* _Exercise brief_
Examine the records and identify each line that includes the string "metres". Copy those lines.

(Collected data)
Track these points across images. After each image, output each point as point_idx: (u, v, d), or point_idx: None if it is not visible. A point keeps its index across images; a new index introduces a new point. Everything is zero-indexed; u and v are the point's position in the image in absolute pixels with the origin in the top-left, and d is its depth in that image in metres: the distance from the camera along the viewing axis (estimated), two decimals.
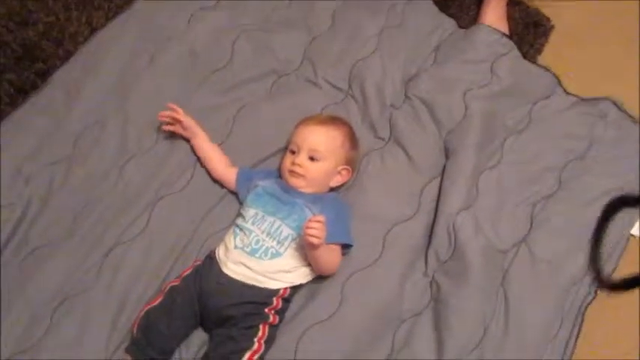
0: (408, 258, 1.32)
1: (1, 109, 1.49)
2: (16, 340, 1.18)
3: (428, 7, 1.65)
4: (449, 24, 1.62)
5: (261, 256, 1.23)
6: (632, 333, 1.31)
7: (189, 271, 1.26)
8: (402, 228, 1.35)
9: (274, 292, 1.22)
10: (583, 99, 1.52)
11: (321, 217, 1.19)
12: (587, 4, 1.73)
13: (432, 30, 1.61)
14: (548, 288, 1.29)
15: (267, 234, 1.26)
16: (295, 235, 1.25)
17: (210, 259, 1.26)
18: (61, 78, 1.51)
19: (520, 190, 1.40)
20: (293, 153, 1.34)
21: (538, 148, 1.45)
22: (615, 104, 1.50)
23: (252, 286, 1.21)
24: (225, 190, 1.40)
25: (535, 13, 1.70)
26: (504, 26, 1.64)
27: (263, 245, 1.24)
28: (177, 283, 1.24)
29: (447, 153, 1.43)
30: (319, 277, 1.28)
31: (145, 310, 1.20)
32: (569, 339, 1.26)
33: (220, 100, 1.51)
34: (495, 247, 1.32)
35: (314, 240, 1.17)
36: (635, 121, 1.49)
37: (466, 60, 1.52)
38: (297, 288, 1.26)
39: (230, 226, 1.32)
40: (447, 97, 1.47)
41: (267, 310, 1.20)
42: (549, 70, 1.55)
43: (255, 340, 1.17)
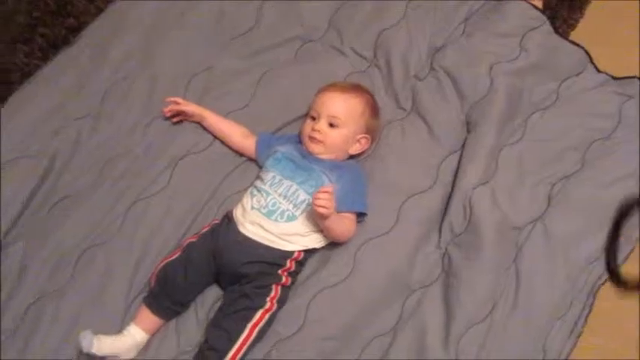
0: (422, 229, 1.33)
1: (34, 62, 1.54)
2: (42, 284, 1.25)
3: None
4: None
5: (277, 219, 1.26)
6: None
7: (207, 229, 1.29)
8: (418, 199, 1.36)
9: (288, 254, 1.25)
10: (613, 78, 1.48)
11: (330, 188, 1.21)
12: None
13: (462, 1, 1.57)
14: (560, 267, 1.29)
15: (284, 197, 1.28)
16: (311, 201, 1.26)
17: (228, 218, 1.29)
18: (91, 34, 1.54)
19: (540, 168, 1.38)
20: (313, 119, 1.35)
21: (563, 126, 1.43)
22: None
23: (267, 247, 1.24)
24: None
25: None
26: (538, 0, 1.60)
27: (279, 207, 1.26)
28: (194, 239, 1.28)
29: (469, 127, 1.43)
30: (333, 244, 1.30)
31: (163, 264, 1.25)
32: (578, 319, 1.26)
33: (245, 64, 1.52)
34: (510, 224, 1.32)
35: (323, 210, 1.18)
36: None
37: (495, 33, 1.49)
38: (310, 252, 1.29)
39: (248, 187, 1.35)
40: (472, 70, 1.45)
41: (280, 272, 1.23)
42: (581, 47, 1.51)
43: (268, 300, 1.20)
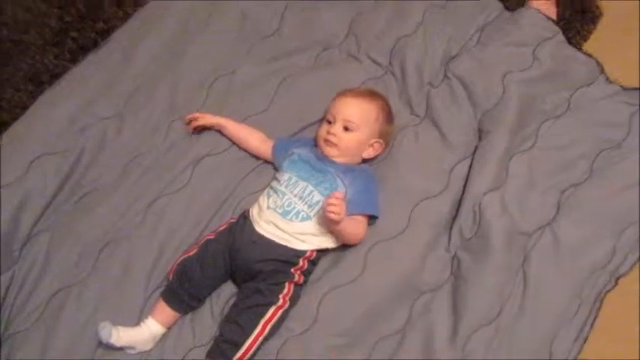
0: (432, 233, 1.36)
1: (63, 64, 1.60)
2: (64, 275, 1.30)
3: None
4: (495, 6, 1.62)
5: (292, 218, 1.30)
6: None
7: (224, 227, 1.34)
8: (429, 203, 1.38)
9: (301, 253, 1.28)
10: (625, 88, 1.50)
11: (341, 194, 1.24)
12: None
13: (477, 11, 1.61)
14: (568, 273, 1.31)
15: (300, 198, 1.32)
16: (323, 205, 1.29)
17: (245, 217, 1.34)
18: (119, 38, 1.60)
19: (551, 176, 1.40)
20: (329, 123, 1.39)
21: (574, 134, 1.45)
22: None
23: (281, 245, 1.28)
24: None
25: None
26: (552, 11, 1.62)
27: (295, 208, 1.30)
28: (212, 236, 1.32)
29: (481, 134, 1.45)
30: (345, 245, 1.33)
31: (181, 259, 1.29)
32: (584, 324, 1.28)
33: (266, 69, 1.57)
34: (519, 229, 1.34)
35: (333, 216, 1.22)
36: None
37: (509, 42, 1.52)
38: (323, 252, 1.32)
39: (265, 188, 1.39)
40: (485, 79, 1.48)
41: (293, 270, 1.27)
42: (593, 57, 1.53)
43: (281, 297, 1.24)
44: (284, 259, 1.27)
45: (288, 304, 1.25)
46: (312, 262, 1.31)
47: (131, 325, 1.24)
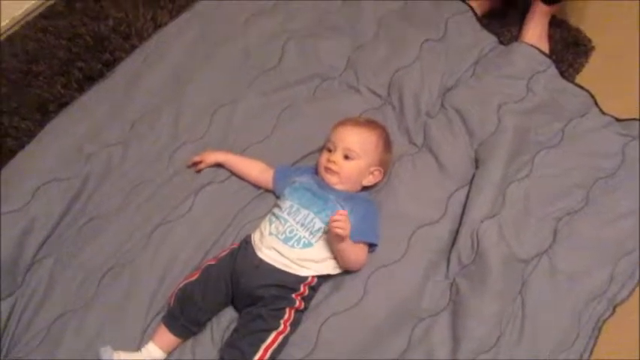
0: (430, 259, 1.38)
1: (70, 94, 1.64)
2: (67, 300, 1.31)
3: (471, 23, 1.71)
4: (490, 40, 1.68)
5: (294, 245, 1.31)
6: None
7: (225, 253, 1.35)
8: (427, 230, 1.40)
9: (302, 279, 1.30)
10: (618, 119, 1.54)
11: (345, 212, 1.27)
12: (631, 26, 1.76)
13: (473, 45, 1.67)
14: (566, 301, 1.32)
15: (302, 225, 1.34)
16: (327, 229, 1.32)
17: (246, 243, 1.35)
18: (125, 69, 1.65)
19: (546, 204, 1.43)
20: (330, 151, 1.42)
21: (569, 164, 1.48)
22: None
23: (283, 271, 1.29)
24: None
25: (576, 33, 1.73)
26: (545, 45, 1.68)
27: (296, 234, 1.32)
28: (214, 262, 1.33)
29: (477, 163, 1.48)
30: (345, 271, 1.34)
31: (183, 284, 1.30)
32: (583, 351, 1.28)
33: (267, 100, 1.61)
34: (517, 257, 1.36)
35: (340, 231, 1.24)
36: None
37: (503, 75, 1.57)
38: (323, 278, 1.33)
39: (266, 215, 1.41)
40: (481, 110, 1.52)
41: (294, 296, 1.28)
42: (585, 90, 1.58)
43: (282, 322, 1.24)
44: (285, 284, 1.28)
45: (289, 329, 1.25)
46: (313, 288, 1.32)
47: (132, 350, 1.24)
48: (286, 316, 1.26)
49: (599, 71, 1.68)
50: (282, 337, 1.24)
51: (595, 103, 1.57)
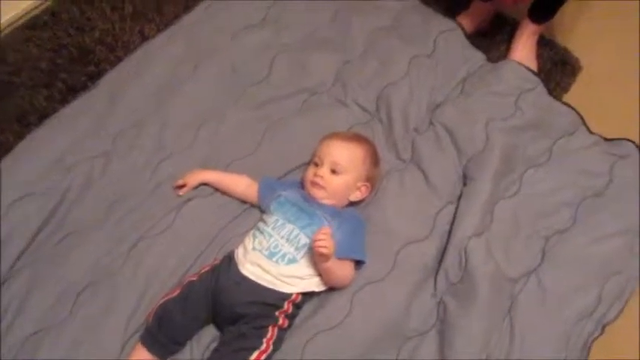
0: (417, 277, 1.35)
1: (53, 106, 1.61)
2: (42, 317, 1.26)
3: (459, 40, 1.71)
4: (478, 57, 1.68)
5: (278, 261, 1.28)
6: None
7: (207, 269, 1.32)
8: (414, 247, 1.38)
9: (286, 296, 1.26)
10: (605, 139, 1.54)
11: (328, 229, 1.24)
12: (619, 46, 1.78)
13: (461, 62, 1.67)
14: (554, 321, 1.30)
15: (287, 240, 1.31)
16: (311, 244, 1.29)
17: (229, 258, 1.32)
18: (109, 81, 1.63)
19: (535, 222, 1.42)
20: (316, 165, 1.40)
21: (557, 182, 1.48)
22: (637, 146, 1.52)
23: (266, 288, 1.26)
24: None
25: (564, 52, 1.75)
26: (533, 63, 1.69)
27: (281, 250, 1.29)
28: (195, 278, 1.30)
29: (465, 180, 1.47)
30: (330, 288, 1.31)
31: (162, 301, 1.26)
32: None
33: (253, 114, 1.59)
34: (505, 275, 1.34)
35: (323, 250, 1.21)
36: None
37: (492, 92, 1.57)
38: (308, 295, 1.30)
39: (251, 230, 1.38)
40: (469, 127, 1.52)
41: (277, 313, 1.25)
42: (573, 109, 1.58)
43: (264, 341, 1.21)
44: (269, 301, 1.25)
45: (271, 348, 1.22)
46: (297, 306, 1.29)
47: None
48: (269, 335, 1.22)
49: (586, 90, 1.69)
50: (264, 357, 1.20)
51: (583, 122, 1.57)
...
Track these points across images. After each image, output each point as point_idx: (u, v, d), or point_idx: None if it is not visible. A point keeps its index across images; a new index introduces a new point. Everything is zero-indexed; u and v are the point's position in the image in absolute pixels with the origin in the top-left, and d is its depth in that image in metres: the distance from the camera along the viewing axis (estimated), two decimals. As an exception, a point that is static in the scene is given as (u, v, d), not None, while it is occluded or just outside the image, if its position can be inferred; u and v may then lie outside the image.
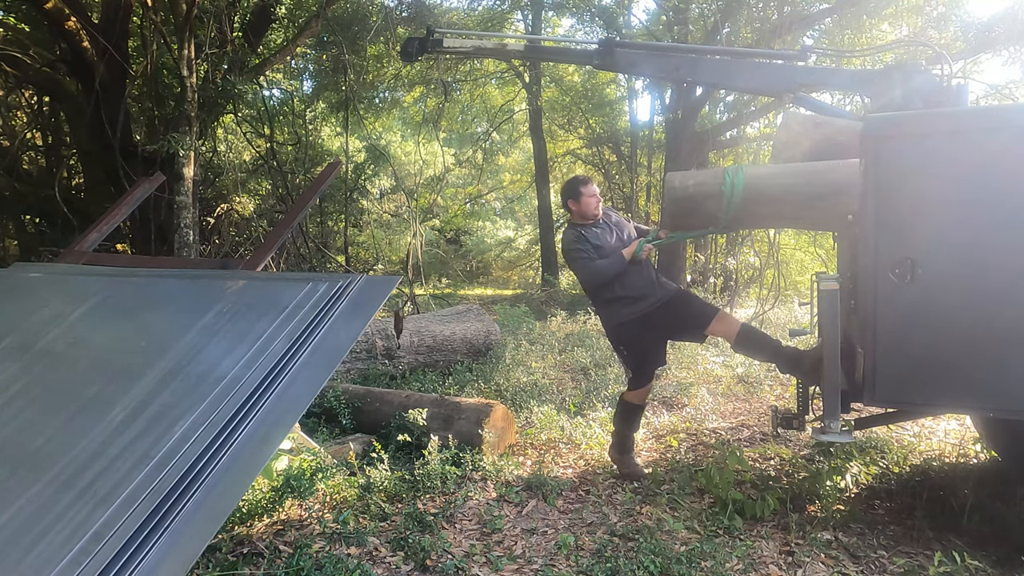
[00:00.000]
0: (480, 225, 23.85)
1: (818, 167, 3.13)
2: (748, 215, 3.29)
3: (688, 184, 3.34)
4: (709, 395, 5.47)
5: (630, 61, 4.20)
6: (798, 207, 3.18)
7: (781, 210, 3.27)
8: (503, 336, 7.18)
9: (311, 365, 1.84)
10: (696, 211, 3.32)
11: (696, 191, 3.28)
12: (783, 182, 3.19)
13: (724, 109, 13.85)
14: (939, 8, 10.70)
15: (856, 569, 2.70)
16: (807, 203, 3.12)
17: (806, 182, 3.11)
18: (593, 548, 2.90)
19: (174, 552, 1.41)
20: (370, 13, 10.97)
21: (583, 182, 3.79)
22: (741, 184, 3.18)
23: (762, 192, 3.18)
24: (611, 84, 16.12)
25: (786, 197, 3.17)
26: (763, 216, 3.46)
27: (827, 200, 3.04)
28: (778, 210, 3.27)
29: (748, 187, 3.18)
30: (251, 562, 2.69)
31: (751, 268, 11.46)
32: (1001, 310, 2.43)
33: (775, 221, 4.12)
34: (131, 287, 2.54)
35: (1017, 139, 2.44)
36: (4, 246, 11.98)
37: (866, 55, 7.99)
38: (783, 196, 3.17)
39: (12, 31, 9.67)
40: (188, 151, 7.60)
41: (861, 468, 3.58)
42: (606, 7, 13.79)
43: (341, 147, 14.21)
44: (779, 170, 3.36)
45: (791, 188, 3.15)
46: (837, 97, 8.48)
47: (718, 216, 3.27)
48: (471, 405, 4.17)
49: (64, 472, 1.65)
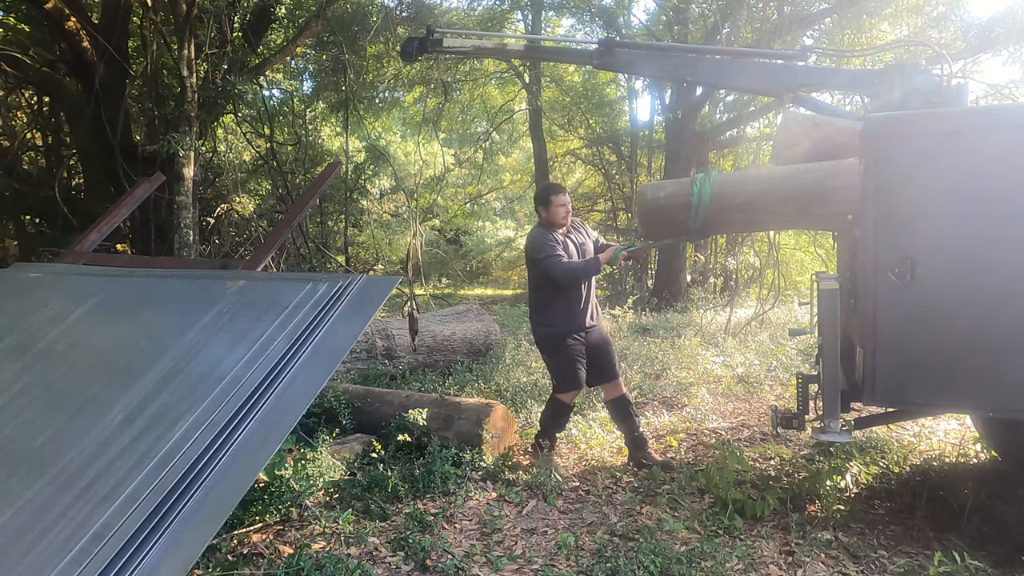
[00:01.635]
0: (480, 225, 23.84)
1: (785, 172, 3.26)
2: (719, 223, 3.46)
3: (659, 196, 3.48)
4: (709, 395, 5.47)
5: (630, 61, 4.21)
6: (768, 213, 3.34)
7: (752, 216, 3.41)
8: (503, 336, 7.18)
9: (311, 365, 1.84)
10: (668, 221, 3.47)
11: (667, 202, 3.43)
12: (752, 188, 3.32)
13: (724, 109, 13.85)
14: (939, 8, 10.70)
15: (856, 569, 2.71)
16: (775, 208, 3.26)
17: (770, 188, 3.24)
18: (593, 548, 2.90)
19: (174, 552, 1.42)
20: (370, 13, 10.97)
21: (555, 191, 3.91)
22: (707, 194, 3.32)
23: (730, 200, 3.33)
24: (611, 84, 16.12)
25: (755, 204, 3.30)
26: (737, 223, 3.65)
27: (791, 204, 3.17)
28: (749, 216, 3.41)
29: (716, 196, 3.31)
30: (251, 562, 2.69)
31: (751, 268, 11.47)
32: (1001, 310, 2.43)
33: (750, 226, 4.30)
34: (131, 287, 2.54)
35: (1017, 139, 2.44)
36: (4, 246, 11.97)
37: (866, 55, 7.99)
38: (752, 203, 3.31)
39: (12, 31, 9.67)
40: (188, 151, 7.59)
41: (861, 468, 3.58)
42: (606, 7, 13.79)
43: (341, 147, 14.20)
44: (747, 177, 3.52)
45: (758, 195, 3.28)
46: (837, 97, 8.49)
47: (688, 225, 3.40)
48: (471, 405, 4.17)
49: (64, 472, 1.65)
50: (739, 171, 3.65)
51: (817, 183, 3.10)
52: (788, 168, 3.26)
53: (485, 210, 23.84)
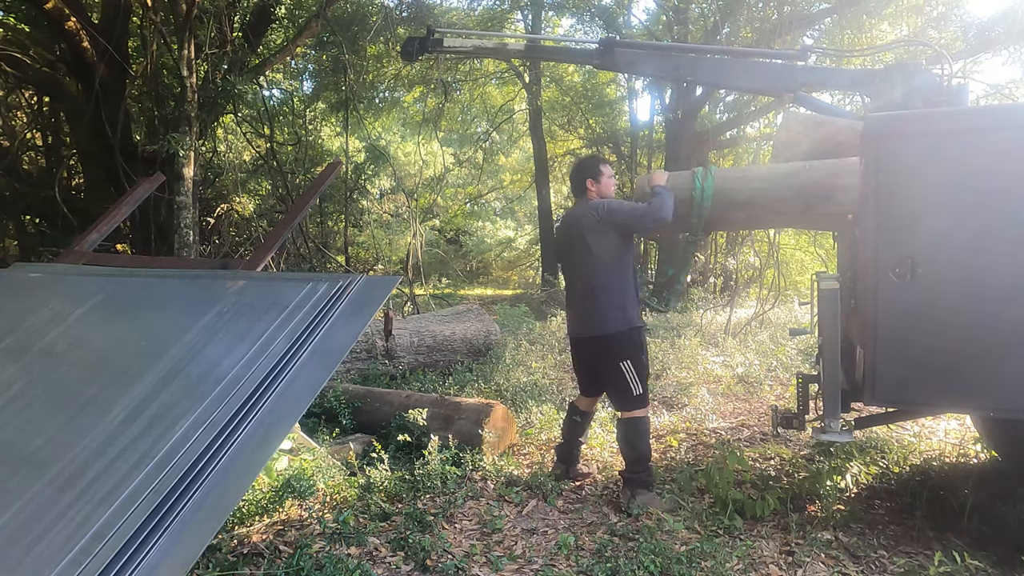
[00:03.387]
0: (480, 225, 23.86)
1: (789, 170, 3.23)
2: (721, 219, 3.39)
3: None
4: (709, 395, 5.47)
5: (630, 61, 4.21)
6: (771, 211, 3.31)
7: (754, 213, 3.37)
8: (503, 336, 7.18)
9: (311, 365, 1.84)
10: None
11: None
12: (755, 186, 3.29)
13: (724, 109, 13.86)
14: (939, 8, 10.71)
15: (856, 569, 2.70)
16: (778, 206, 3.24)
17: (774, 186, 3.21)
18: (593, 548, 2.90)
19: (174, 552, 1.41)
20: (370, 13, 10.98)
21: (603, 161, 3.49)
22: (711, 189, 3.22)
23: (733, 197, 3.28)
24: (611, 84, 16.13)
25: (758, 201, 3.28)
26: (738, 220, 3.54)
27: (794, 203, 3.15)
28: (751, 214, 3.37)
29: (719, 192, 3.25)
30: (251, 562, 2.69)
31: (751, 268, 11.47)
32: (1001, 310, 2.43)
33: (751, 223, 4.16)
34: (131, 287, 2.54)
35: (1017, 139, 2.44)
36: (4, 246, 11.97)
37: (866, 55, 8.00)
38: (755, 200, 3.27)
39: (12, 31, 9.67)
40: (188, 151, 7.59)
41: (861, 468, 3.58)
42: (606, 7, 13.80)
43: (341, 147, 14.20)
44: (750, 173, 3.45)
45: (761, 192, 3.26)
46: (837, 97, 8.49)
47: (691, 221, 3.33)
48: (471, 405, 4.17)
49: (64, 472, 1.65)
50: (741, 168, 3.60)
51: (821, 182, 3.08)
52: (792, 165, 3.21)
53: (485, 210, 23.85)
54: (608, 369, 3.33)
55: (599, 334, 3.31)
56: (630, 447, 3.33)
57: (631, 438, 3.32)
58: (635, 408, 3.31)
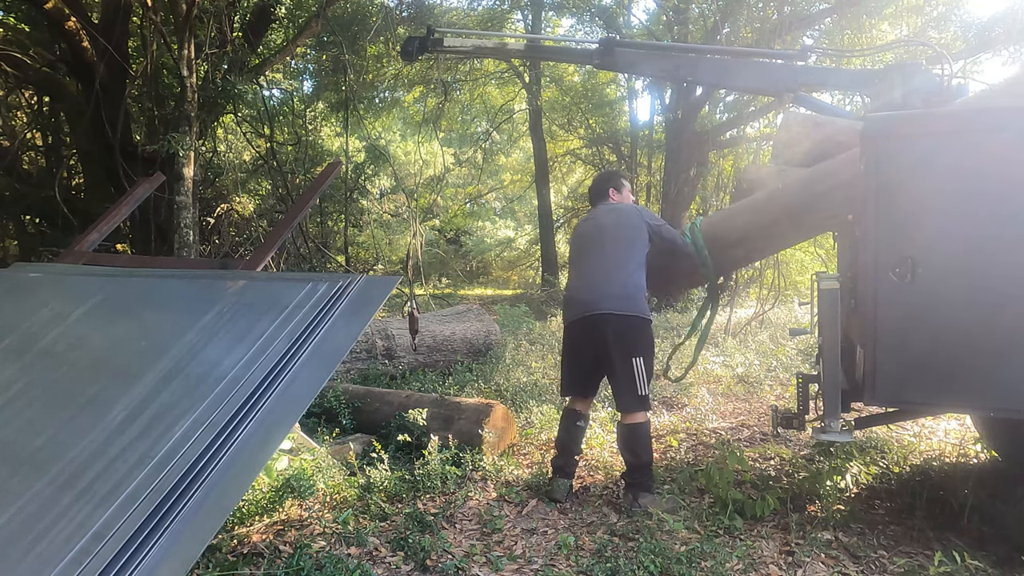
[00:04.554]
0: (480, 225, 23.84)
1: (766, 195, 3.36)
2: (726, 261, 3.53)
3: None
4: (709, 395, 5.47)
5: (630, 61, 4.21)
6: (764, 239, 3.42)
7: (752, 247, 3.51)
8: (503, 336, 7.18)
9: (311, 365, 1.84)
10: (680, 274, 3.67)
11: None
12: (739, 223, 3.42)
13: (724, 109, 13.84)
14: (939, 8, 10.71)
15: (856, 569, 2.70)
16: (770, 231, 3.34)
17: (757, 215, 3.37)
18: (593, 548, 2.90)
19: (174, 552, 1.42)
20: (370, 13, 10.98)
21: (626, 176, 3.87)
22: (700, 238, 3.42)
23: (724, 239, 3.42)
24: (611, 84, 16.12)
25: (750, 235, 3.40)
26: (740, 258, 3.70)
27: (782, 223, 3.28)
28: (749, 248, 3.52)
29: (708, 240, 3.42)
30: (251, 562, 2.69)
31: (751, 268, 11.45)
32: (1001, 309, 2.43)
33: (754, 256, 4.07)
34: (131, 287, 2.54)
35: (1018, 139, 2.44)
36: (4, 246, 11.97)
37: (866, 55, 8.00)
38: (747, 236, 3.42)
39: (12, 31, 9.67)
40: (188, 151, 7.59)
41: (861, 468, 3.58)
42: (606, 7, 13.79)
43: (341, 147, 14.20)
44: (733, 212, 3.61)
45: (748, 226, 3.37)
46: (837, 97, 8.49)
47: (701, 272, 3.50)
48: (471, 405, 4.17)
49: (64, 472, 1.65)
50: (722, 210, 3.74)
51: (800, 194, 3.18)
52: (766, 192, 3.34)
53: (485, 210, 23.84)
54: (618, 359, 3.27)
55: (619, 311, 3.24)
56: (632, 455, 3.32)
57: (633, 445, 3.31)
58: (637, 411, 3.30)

* _Result of the exercise_
Track these points across images. After each image, output each point as point_idx: (u, v, d), or point_idx: None if it is not visible. A point keeps its index across images; a new index introduces a new point. Everything is zero-indexed; u and v are the point's position in the image in absolute pixels with the origin in the top-left, and d is its depth in that image in metres: the distance from the camera along the viewing axis (estimated), two decimals.
Track these points across images. After each image, output each point as point_idx: (u, v, d), or point_idx: None if it is not visible. A point keeps its index across images; a new index introduces a new point. Everything is zero-indexed; u and v are the point's position in the image in absolute pixels with the origin in the top-left, and d is its depth in that image in metres: the distance from the camera along the viewing axis (estimated), two decimals. As an exception, a point that is static in the scene is given as (u, v, d), not None, while it is occluded or just outside the image, if its position can be inferred; u and v may then lie outside the image.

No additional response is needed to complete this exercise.